··· Dataset content ···

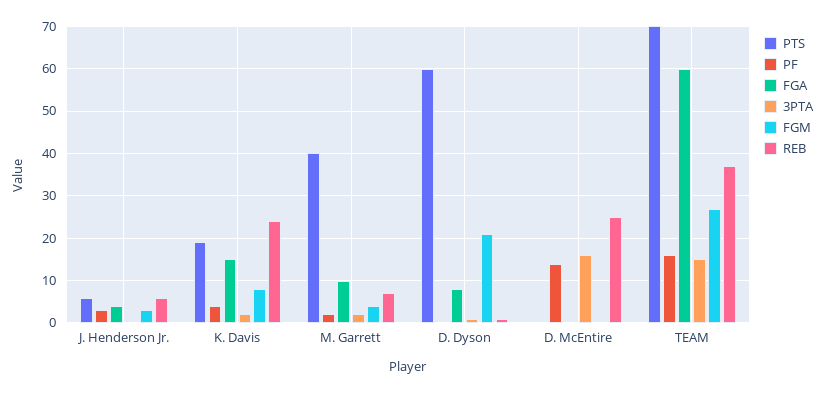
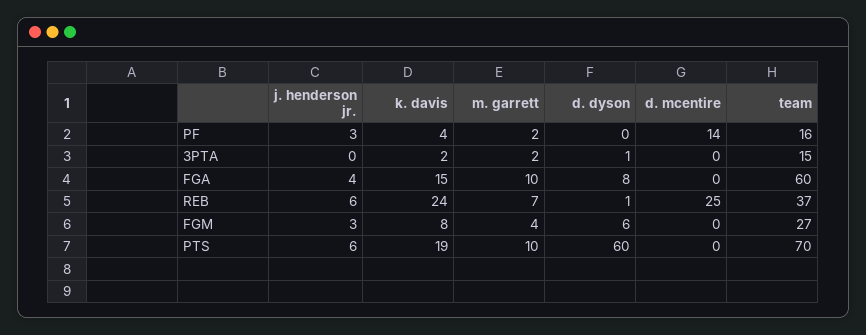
PTS, M. Garrett: 40 -> 10
FGM, D. Dyson: 20 -> 6
3PTA, D. McEntire: 15 -> 0

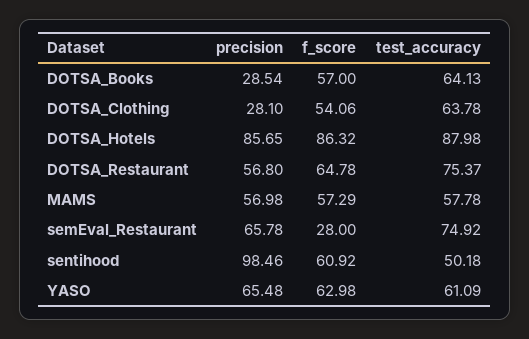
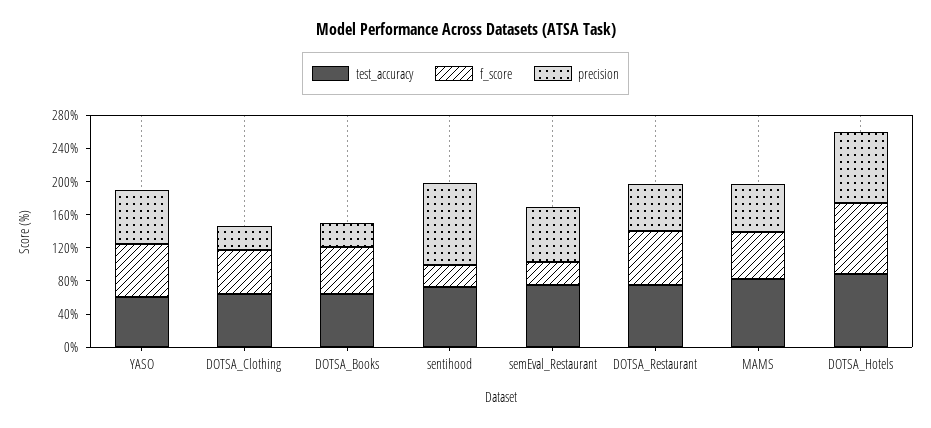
test_accuracy, MAMS: 57.78 -> 80
f_score, sentihood: 60.92 -> 30
test_accuracy, sentihood: 50.18 -> 70

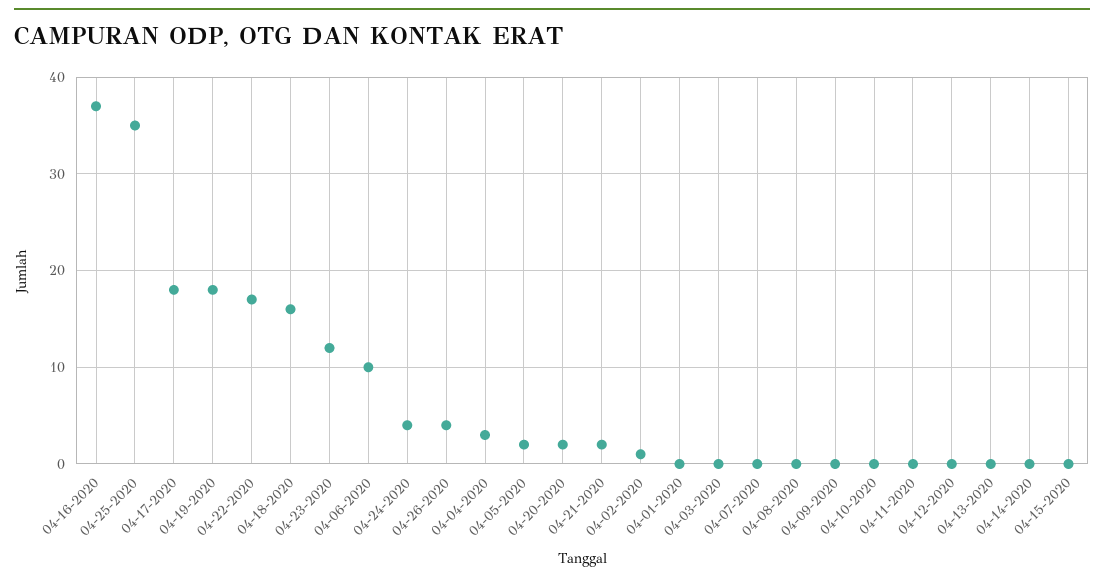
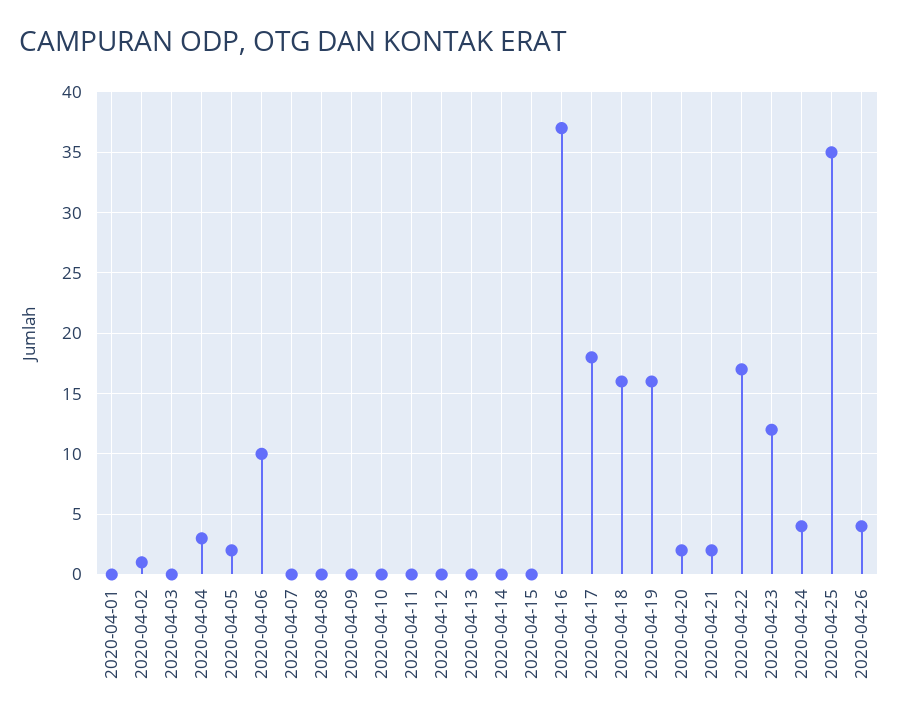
04-19-2020: 18 -> 16

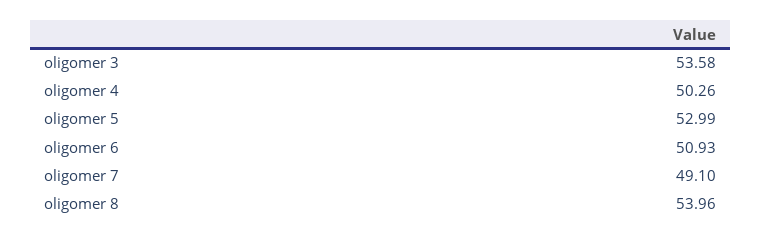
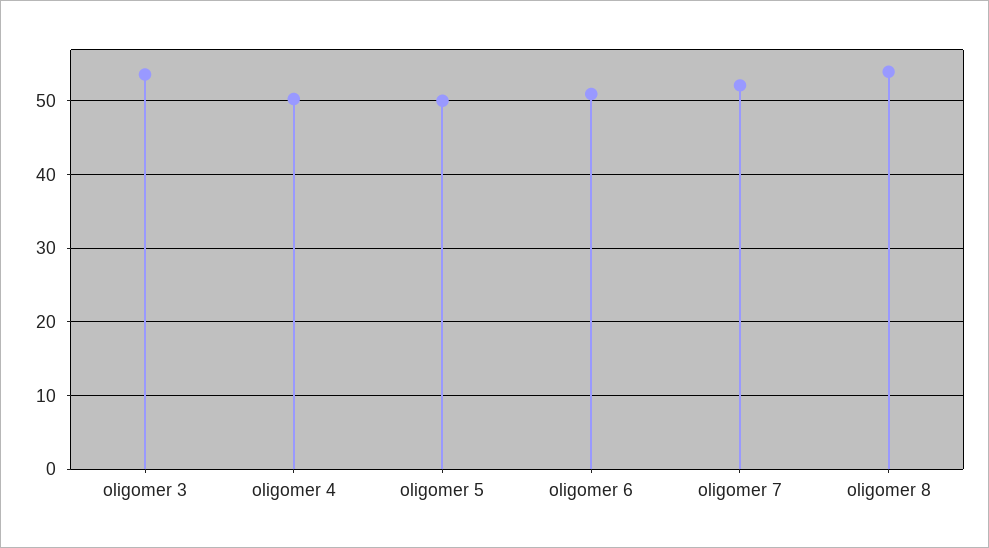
oligomer 5: 52.99 -> 50
oligomer 7: 49.1 -> 52

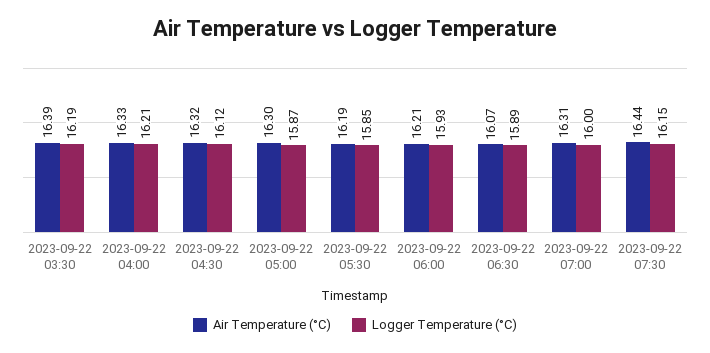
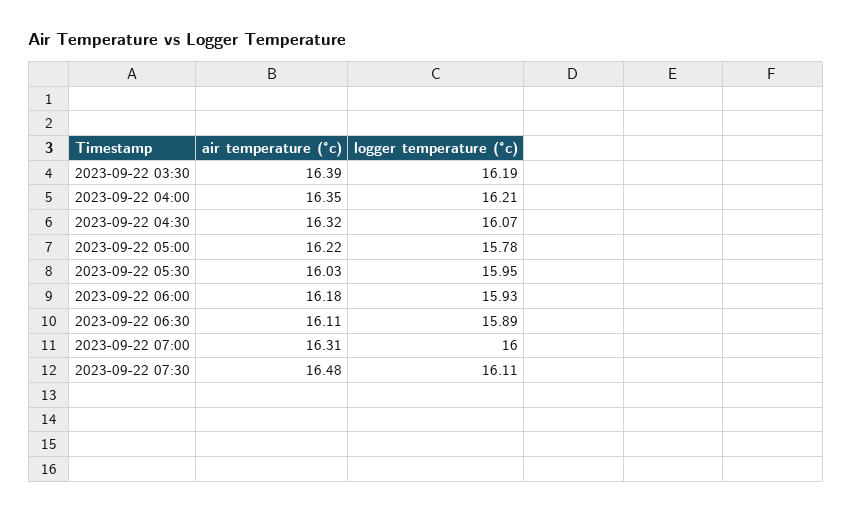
Air Temperature (°C), 2023-09-22 04:00: 16.33 -> 16.35
Logger Temperature (°C), 2023-09-22 04:30: 16.12 -> 16.07
Air Temperature (°C), 2023-09-22 05:00: 16.3 -> 16.22
Logger Temperature (°C), 2023-09-22 05:00: 15.87 -> 15.78
Air Temperature (°C), 2023-09-22 05:30: 16.19 -> 16.03
Logger Temperature (°C), 2023-09-22 05:30: 15.85 -> 15.95
Air Temperature (°C), 2023-09-22 06:00: 16.21 -> 16.18
Air Temperature (°C), 2023-09-22 06:30: 16.07 -> 16.11
Air Temperature (°C), 2023-09-22 07:30: 16.44 -> 16.48
Logger Temperature (°C), 2023-09-22 07:30: 16.15 -> 16.11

···

## [The task]
Your answer is the exact run of lines above from the one with "f_score, sentihood: 60.92 -> 30" through the one with "Logger Temperature (°C), 2023-09-22 04:30: 16.12", both ends included, minus any picture.

## [Finished task]
f_score, sentihood: 60.92 -> 30
test_accuracy, sentihood: 50.18 -> 70

04-19-2020: 18 -> 16

oligomer 5: 52.99 -> 50
oligomer 7: 49.1 -> 52

Air Temperature (°C), 2023-09-22 04:00: 16.33 -> 16.35
Logger Temperature (°C), 2023-09-22 04:30: 16.12 -> 16.07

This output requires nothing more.